Poland’s PiS well-placed to retain power in weekend poll

Ahead of the 2015 general election, Jaroslaw Kaczynski and his Law and Justice (PiS) party promised voters that they would introduce a generous infusion of cash for families with children.
“I didn’t really believe they would deliver on their promises,” Adam Kowalczyk said, an electrician with three children who was struggling with debts.
Between 2016 and 2018, GDP growth accelerated to 4.3 per cent, employment rose by 2.5 per cent and unemployment dropped to a record low of 3.9 per cent. Inflation rose, but it remains below 2.5 per cent.
PiS overhauled the economy and built a floor under lower-income families, proving highly popular with voters.
Sunday’s general election will test the popularity of the PiS social welfare model that blends nationalism and progressive policies.
In Brussels, PiS has faced criticism for taking a grip on the judiciary, limiting the freedom of speech and the media and for its refusal to assist during the migrant and climate crises by subsidising coal power.
“These guys are trailblazers in showing that you can marry a kind of right-wing populism with left-wing economic politics,” said Mitchell Orenstein at the University of Pennsylvania.
Orenstein said it would be a mistake to dismiss what PiS had achieved economically.

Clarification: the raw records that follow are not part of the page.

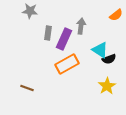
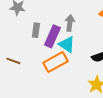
cyan triangle: (100, 50) -> (67, 45), moved
brown line: (27, 88) -> (13, 61), moved

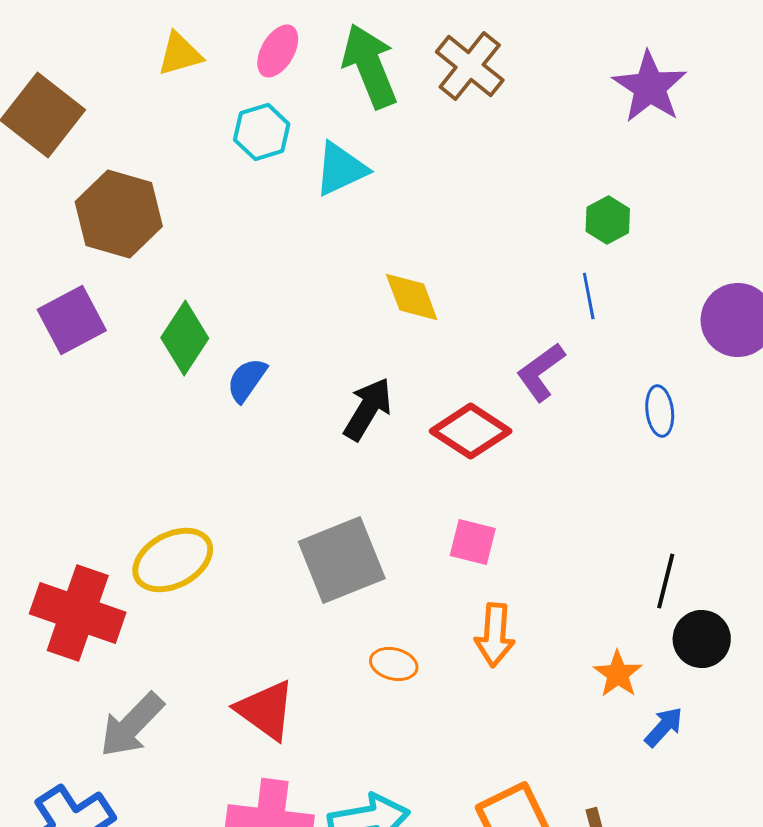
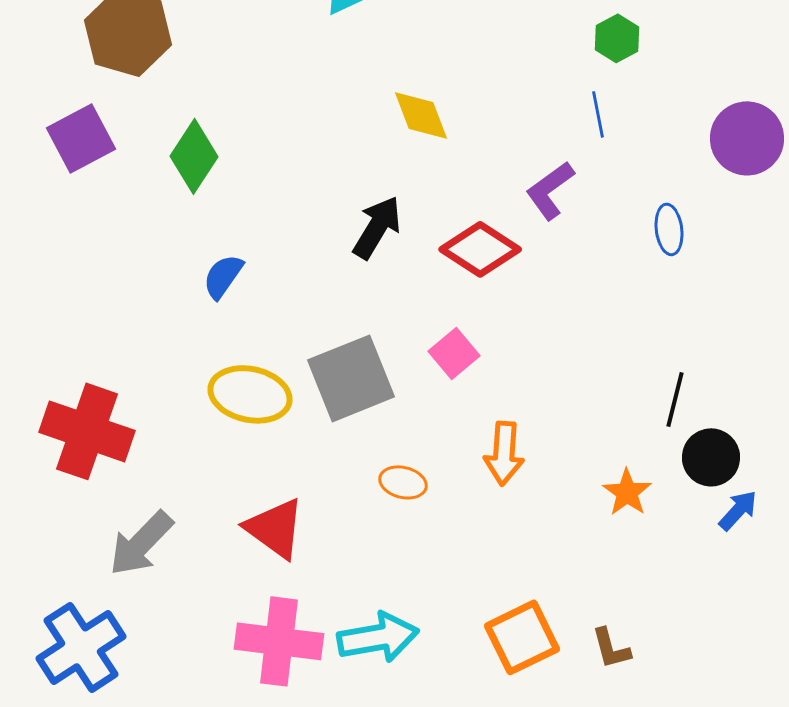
blue semicircle: (247, 380) -> (223, 276), moved
pink square: (473, 542) -> (454, 353), moved, turned 36
yellow ellipse: (173, 560) -> (250, 394), moved, turned 40
blue arrow: (664, 727) -> (738, 510), moved

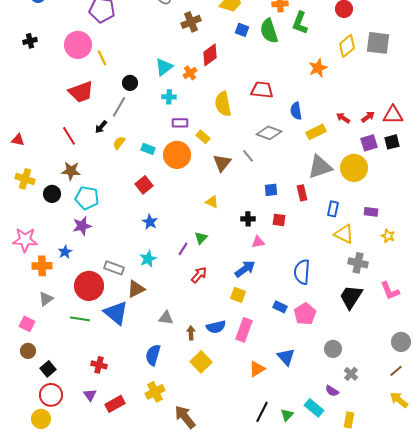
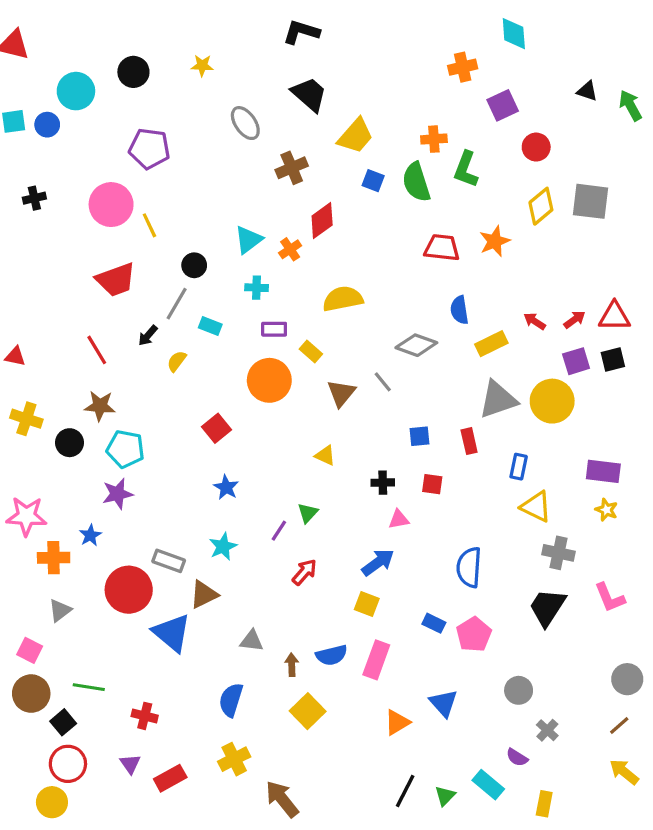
red trapezoid: (262, 90) -> (442, 248), moved
yellow semicircle: (223, 104) -> (343, 299), turned 90
cyan rectangle: (148, 149) -> (210, 326), moved
purple rectangle: (371, 212) -> (603, 471), moved, size x1.5
green line: (80, 319) -> (89, 687), moved
brown circle: (28, 351) -> (31, 694), size x1.5

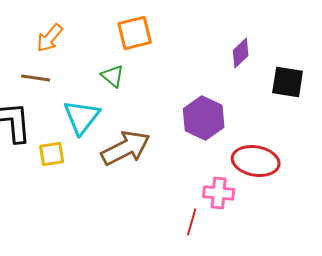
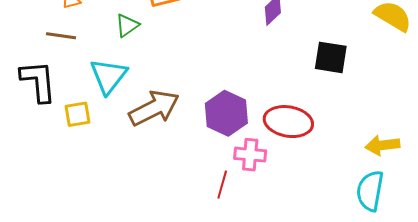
green triangle: (113, 76) -> (127, 25), moved, turned 45
black square: (288, 82) -> (331, 57), moved
purple hexagon: (204, 118) -> (226, 113), moved

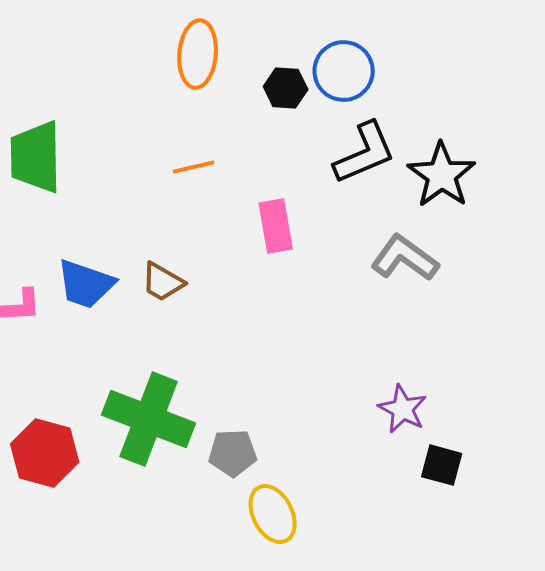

“What’s impressive about this government is not only how it increased social spending in ways that are universal, but also hit its constituency,” he said. “And it has done it while keeping the deficit low, and is now actually trying to balance the budget.”
Poland’s fiscal deficit declined to 0.4 per cent last year from 2.7 per cent of GDP in 2015, and public debt fell to 48.9 per cent from 51.3 per cent.
PiS has expanded the child credit programme to approximately US$125 per child each month and it has boosted pension payments and scrapped taxes for those under 26.
The populist party has recently promised to almost double the minimum wage, to around US$1,000 per month along with other spending pledges.
The party leader Kaczynski said: “A person whose pockets are empty is not really free.”
Plans to raise the minimum wage would end the “post-colonial concept of Poland as a source of cheap labour”.
The price tag for the election promises is almost US$10 billion per year.
The Lewiatan business lobby group and 54 other business figures wrote an open letter to Prime Minister Mateusz Morawiecki warning of the tax burden facing employers.
Morawiecki said spending was part of PiS plans to reshape Polish society.
“The changes we started four years ago were fundamental and quite revolutionary,” Morawiecki said this summer. “It was a revolution in the economy, in terms of social policy, redistribution, if you want, of goods and services and money, and the promise to do more. To repair all the flaws from the post-communist era.”